I need to really start acting like a triathlete. No excuses.
It's been hard to get in anything but running lately. Partly because I feel like, calorie-wise, it's the best bang for the buck. I can sneak in a 5 miler without too much time, and the only gear I need is my shoes (and perhaps the jogging stroller if JayZ is coming with me). Setting up the trainer, pumping the tires, checking the chains, or driving to the pool just takes more time. And it hasn't been happening.
Like, at all.
I hadn't swam since March 23rd until Sunday. I was pretty nervous to see what Rob had in store for us at our Oberlin swim clinic. I thought about wussing out and not going. I mean, what business do I have trying to keep up at a tough swim practice? Sheesh. I was kind of disgusted with myself.
So then I got there and heard we were doing a 20 minute time trial.
Prepare to have booty handed to me on a platter.
The good news is...I did the same as I did last time we did a time trial.
The bad news is....it's April, and I DID THE SAME AS I DID LAST TIME WE DID A TIME TRIAL.
I guess I can at least be happy that I could still do it, and to some extent, I can kind of "wing" the swim. But that's not why I do this sport. I don't do it to "wing it," and I certainly don't do this sport because it's easy.
It's really easy for me to go for a run or a swim, because I'm relatively good at it. I'm not breaking any land-speed records, but it comes pretty easily to me. I can wing it.
There's a big pink elephant in my room right now on a bicycle. And this year, there are no excuses. I need to get better. I have no excuse NOT to get better.
It's easy to do what you like. It takes a tougher chick to admit you are NOT good at something, and then DO IT.

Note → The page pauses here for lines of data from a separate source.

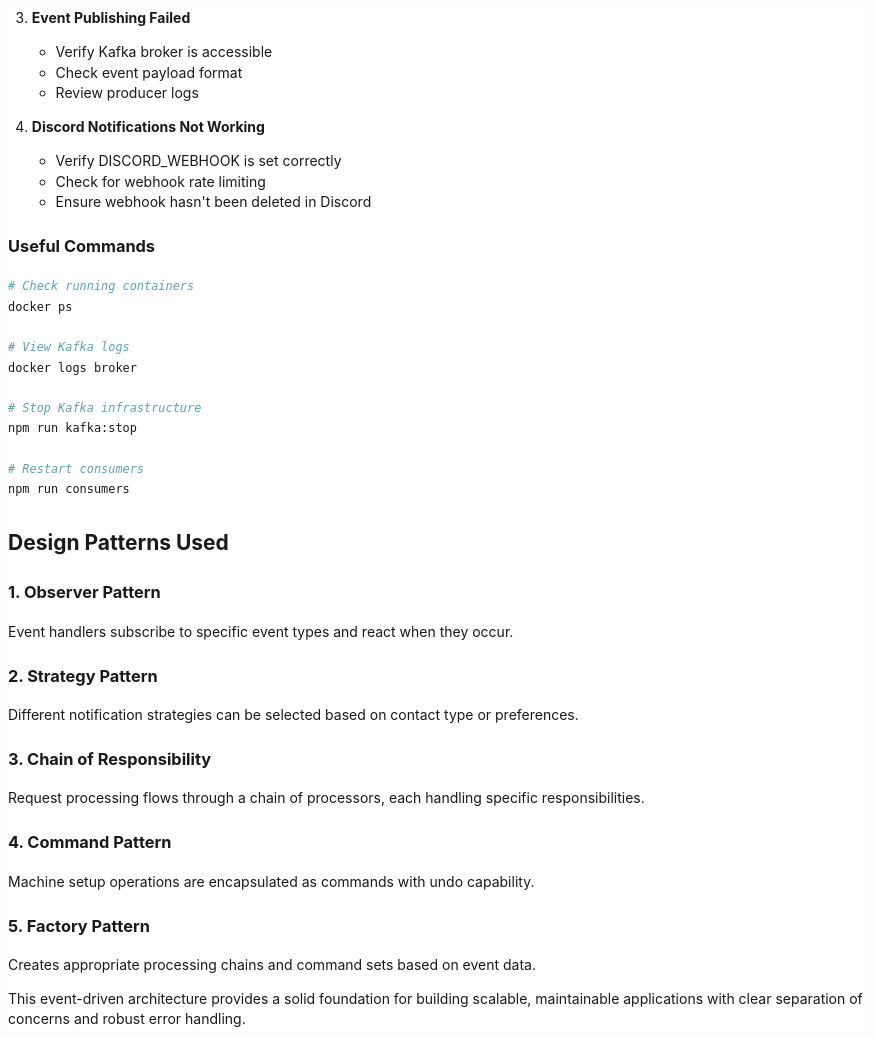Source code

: 3. **Event Publishing Failed**
   - Verify Kafka broker is accessible
   - Check event payload format
   - Review producer logs

4. **Discord Notifications Not Working**
   - Verify DISCORD_WEBHOOK is set correctly
   - Check for webhook rate limiting
   - Ensure webhook hasn't been deleted in Discord

### Useful Commands

```bash
# Check running containers
docker ps

# View Kafka logs
docker logs broker

# Stop Kafka infrastructure
npm run kafka:stop

# Restart consumers
npm run consumers
```

## Design Patterns Used

### 1. Observer Pattern
Event handlers subscribe to specific event types and react when they occur.

### 2. Strategy Pattern
Different notification strategies can be selected based on contact type or preferences.

### 3. Chain of Responsibility
Request processing flows through a chain of processors, each handling specific responsibilities.

### 4. Command Pattern
Machine setup operations are encapsulated as commands with undo capability.

### 5. Factory Pattern
Creates appropriate processing chains and command sets based on event data.

This event-driven architecture provides a solid foundation for building scalable, maintainable applications with clear separation of concerns and robust error handling.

So, it's time. It's time for me to get outside on my bike again. To get dropped for a while. To feel my quads burning as I churn up a hill that everyone's already at the top of, and to blink back a few tears of frustration so no one sees. To swear a little bit under my breath. To remember that yes, I can do this. I might feel worthless and like the worst cyclist in the world, but I'm not. I know in my heart I'm not.
I just have to work at it. That's all.